Die Geoengineering-Ideen, die auf eine Abkühlung der Erde durch eine Reduktion der Sonneneinstrahlung setzen, haben nach den Wissenschaftlern die unterschiedlichen Effekte der Erwärmung durch Sonneneinstrahlung und durch Treibhausgasemissionen auf den Wasserkreislauf nicht berücksichtigt. Würde man mit gigantischen Sonnensegeln oder Spiegeln, aber auch durch mehr Schwebeteilchen in der Atmosphäre die Temperatur um 2 Grad reduzieren, dann würde der Wasserkreislauf um 2 Grad zurückgehen und der Vertikaltransport, also der Aufstieg der Feuchtigkeit in die höheren Schichten der Atmosphäre, um 8 Prozent sinken.

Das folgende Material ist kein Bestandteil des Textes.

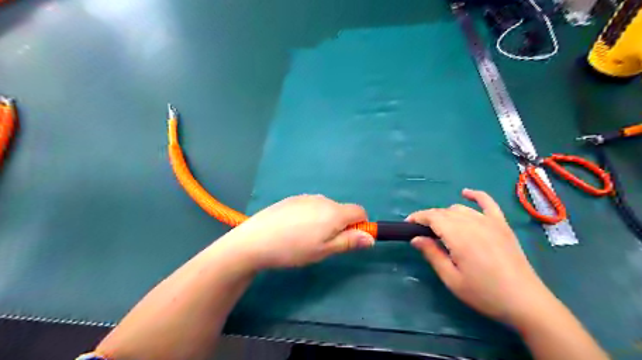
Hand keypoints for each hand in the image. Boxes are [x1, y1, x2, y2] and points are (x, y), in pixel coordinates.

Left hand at [219, 194, 374, 268]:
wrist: (256, 240)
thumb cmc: (294, 249)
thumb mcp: (324, 251)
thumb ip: (349, 242)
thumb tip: (370, 237)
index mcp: (334, 212)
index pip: (360, 211)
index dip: (360, 225)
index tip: (349, 240)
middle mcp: (323, 199)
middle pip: (342, 210)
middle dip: (341, 225)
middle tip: (323, 244)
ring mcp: (306, 197)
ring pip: (326, 208)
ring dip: (325, 221)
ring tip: (306, 238)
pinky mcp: (292, 199)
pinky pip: (311, 206)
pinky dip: (311, 216)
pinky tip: (294, 229)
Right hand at [411, 189, 557, 324]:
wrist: (525, 301)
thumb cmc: (484, 293)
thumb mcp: (452, 279)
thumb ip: (432, 255)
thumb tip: (415, 238)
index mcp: (459, 236)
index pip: (432, 217)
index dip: (417, 217)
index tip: (407, 224)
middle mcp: (473, 223)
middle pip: (444, 212)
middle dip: (429, 218)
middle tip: (421, 232)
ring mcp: (490, 221)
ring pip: (460, 208)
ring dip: (446, 214)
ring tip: (441, 227)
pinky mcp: (502, 224)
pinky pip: (488, 202)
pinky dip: (476, 195)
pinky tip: (466, 193)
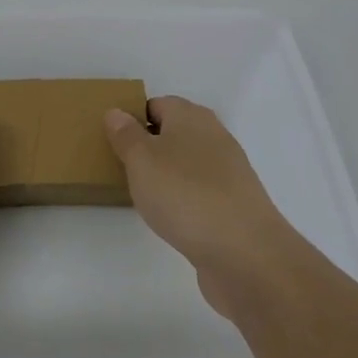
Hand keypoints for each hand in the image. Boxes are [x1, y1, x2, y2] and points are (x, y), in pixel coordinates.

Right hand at [104, 95, 293, 318]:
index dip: (133, 118)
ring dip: (165, 174)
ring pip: (186, 163)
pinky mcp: (234, 205)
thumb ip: (126, 134)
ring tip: (140, 193)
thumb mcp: (141, 159)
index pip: (157, 104)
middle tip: (121, 166)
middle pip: (174, 133)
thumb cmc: (184, 195)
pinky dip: (182, 199)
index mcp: (191, 117)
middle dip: (148, 147)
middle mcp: (214, 137)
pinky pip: (199, 191)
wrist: (246, 254)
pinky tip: (169, 216)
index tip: (112, 140)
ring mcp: (228, 173)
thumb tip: (117, 112)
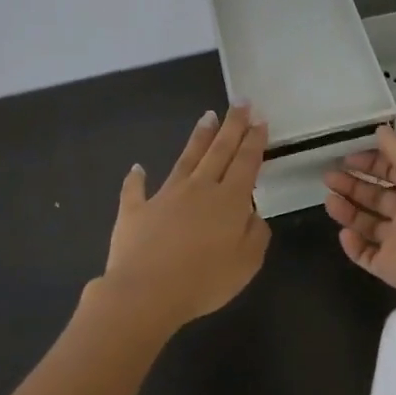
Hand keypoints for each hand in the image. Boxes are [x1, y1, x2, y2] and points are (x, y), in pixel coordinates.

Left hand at [100, 105, 270, 332]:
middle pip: (219, 150)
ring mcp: (165, 196)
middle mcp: (199, 188)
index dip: (255, 140)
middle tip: (240, 101)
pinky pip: (135, 190)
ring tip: (207, 116)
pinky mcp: (136, 211)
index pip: (246, 162)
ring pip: (186, 159)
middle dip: (232, 125)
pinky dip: (136, 179)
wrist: (146, 293)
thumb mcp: (247, 263)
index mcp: (229, 200)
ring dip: (199, 137)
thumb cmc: (204, 281)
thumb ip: (256, 234)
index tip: (260, 118)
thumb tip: (253, 213)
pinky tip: (137, 168)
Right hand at [323, 122, 395, 299]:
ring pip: (368, 225)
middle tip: (328, 177)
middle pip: (377, 197)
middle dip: (352, 185)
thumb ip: (395, 144)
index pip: (391, 171)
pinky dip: (354, 246)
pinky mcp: (390, 266)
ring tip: (329, 200)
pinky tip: (344, 233)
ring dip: (348, 212)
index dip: (369, 163)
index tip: (345, 157)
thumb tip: (380, 130)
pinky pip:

Damit würde man, so Kleidon, der beim angegebenen Beispiel bleibt, gleichzeitig einen Deckel auf den Topf setzen und die Herdplatte herunterschalten, was erhebliche Auswirkungen auf Verdunstung und Niederschläge hätte. Es wäre also ein gefährlicher Eingriff mit unabsehbaren Folgen. Zwar verändern also die Menschen bereits unbeabsichtigt das Klima, weswegen man davon spricht, dass wir im Zeitalter des Anthropozän angekommen seien (Der Stimmzettel als Öko-Quittung), zu einer gezielten globalen Veränderung mit gewünschten Effekten ist es aber wohl noch ein weiter Weg.